We visited St Paul’s Care Home on 17 February 2016. The inspection was unannounced. The inspection team consisted of a single inspector.
Before we carried out our inspection visit we looked at the information we held about the home such as notifications, which are events that happened in the home that the provider is required to tell us about. We also looked at information that had been sent to us by other agencies such as service commissioners.
The registered provider also completed a Provider Information Return (PIR) and submitted this to us in advance of our inspection. This is a form the provider completes to give some key information about the service, what the service does well and improvements they plan to make. The provider returned the PIR to us and we took the information it contained into account when we made our judgements in this report.

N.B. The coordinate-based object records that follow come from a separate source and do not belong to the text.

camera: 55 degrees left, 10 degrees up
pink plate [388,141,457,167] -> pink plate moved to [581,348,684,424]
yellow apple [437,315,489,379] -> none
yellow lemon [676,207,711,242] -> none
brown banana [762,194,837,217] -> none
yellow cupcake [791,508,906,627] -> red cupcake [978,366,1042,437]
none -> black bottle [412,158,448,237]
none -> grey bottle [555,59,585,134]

During our inspection we spent time observing how staff provided care for people to help us better understand their experiences of the care they received. In addition, we undertook a Short Observation Framework for Inspection (SOFI). SOFI is a specific way of observing care to help us understand the experience of people who could not speak directly with us.
As part of our inspection we looked at three people’s care records. We spoke with five people who lived in the home and four relatives who were visiting on the day of our inspection.

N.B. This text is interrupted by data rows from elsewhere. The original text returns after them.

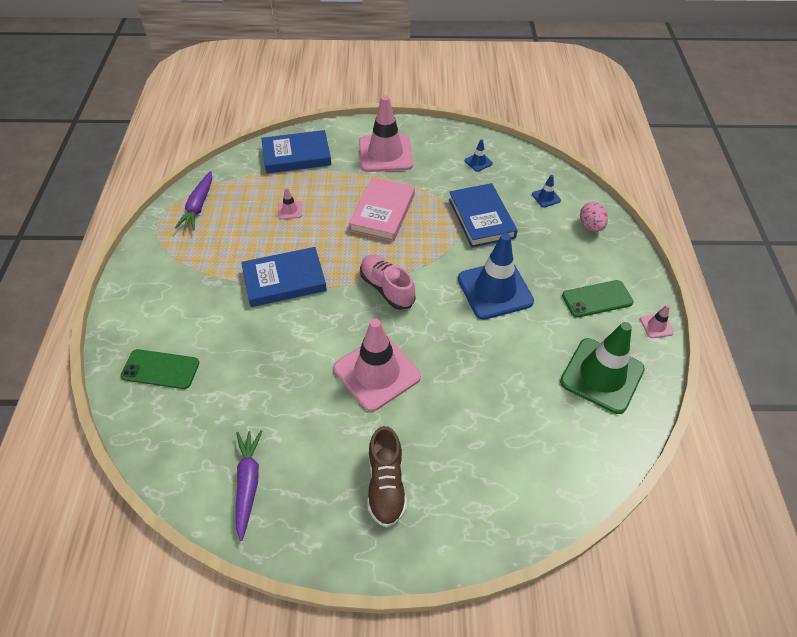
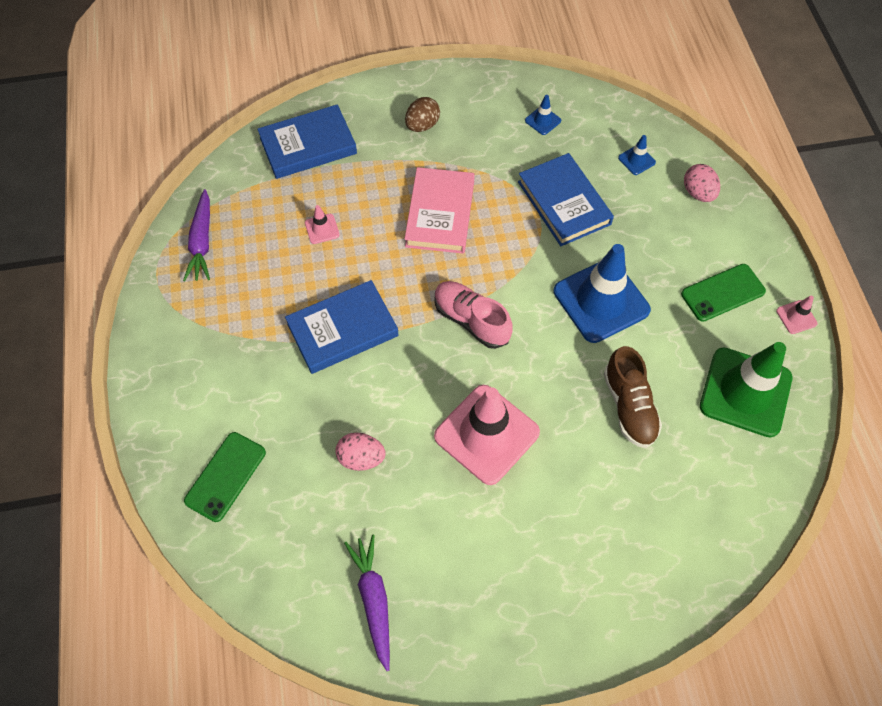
camera: 10 degrees left, 10 degrees up
green phone [121,349,199,389] -> green phone turned 60 degrees counterclockwise [184,432,266,522]
pink traffic cone [359,95,413,172] -> brown egg [405,97,440,132]
brown shoe [368,426,407,528] -> brown shoe moved to [604,346,662,448]
none -> pink egg [335,432,386,471]

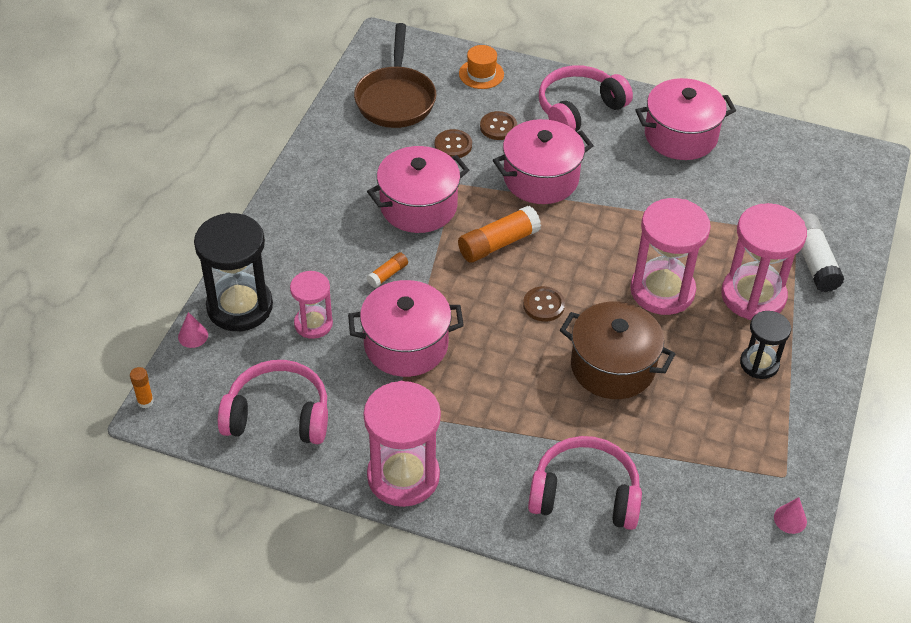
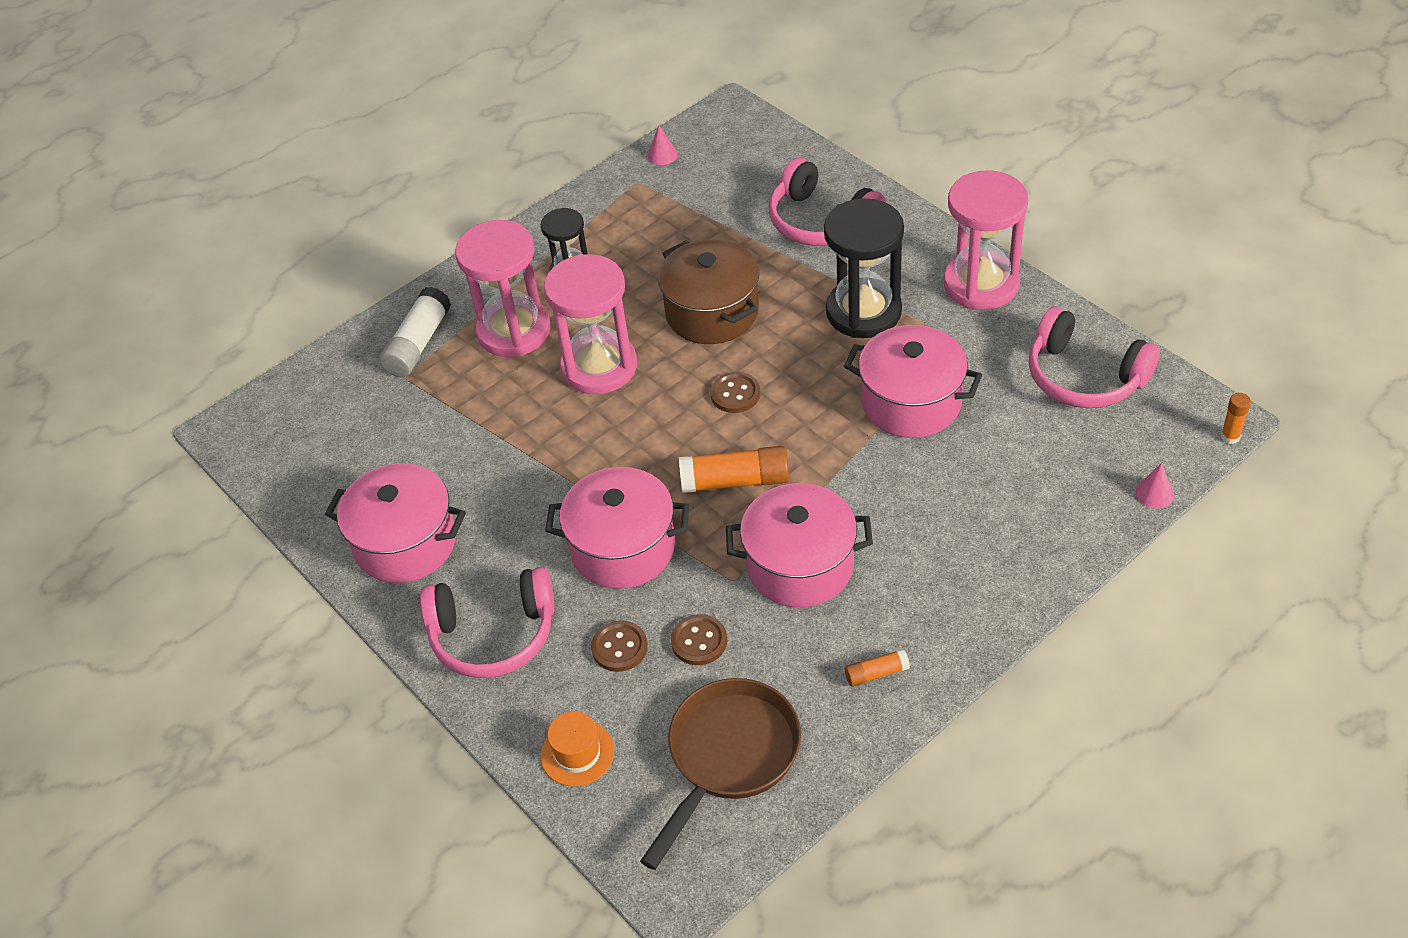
camera: 145 degrees left, 0 degrees up
black hourglass [194,213,273,331] -> black hourglass moved to [824,198,904,338]
pink hourglass [290,271,333,339] -> none
orange glue stick [367,252,408,288] -> orange glue stick moved to [845,649,910,687]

We also spoke with the registered manager of the home, the senior registered nurse, three members of the care staff team, the cook, the homes administrator, one of the home’s activities organiser’s and the maintenance staff member.

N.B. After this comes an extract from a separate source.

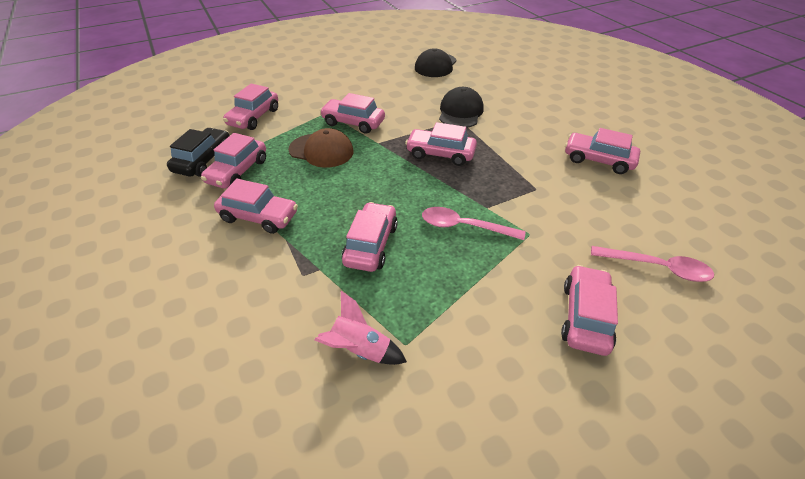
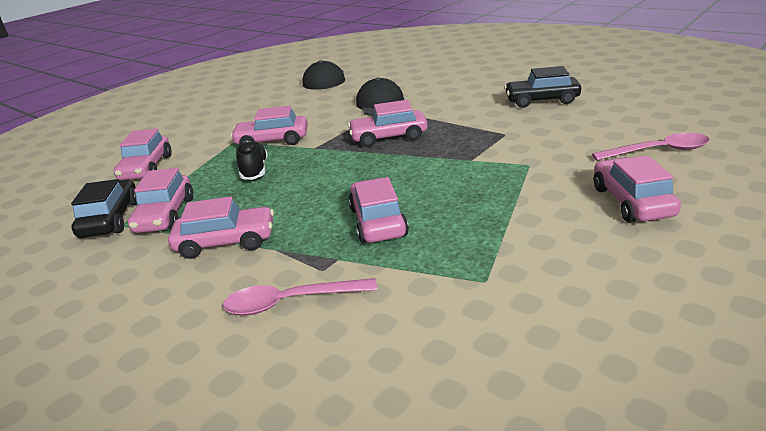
camera: 20 degrees left, 15 degrees down
brown cap [288,128,354,168] -> black shoe [236,141,268,180]
pink rocket [315,291,407,365] -> none
pink spoon [422,207,525,240] -> pink spoon moved to [223,278,377,315]
pink car [565,128,640,174] -> black car [504,66,581,108]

We looked at the records related to three staff recruitment files, staff training records, supervision and appraisal arrangements and staff duty rotas. We also looked at information regarding the arrangements for monitoring and maintaining the overall quality of the service provided within the home.
Updated
21 March 2016
St Paul’s Care Home is situated in the village of Waddington, close to the city of Lincoln. The home is registered to provide care for up to 22 people who require residential and nursing care support. Some of the people who live at the service may also experience memory loss associated with conditions such as dementia.
We inspected the home on 17 February 2016. There were 18 people living in the home at the time of our inspection.
At the time of our inspection the service had a registered manager. A registered manager is a person who has registered with the CQC to manage the service. Like registered providers, they are ‘registered persons’. Registered persons have legal responsibility for meeting the requirements in the Health and Social Care Act 2008 and associated regulations about how the service is run.
CQC is required by law to monitor the operation of the Mental Capacity Act, 2005 (MCA) and Deprivation of Liberty Safeguards (DoLS) and to report on what we find. DoLS are in place to protect people where they do not have capacity to make decisions and where it is considered necessary to restrict their freedom in some way, usually to protect themselves. At the time of the inspection one person who used the service had their freedom restricted in order to keep them safe and the provider had acted in accordance with the MCA and DoLS.
People and their relatives were involved in planning the care and support provided by the home. Staff listened to people and understood and respected their needs. Staff also understood how to identify report and manage any concerns related to people’s safety and welfare.
Staff cared for people in a kind, friendly and respectful way. Staff reflected people’s wishes and preferences in the way they delivered care and understood how to meet each person’s individual choices, and preferences. People had been fully consulted about how their care needs should be met and about the arrangements they wanted to be made at the end of their lives.
People were supported by staff to be able to access a range of external healthcare professionals when they required any additional specialist support. People’s medicines were managed in a safe way.
People had access to a range of nutritious meals and drinks in order to keep them healthy. People were supported to enjoy a wide range of activities and pursue their personal interests. This included people living with dementia.
People and their relatives could freely express their views, opinions and any concerns to the registered manager and staff. The registered provider, the registered manager and staff listened to what people had to say and took action to resolve any issues when they were raised with them. There were clear systems in place for handling and resolving any formal complaints. The registered manager reviewed and reflected on concerns or untoward incidents and took any additional actions needed to keep developing and improving practices for the future.
Staff were appropriately recruited to ensure they were suitable to work with vulnerable people. They had received training and support to deliver a good quality of care to people. An active training programme was in place to support staff to maintain and develop their skills.
People living at the home, their family and visiting health and social care professionals were invited to comment on the quality of the services provided. Audits were in place to identify any issues with the quality of care and actions were taken to improve the service.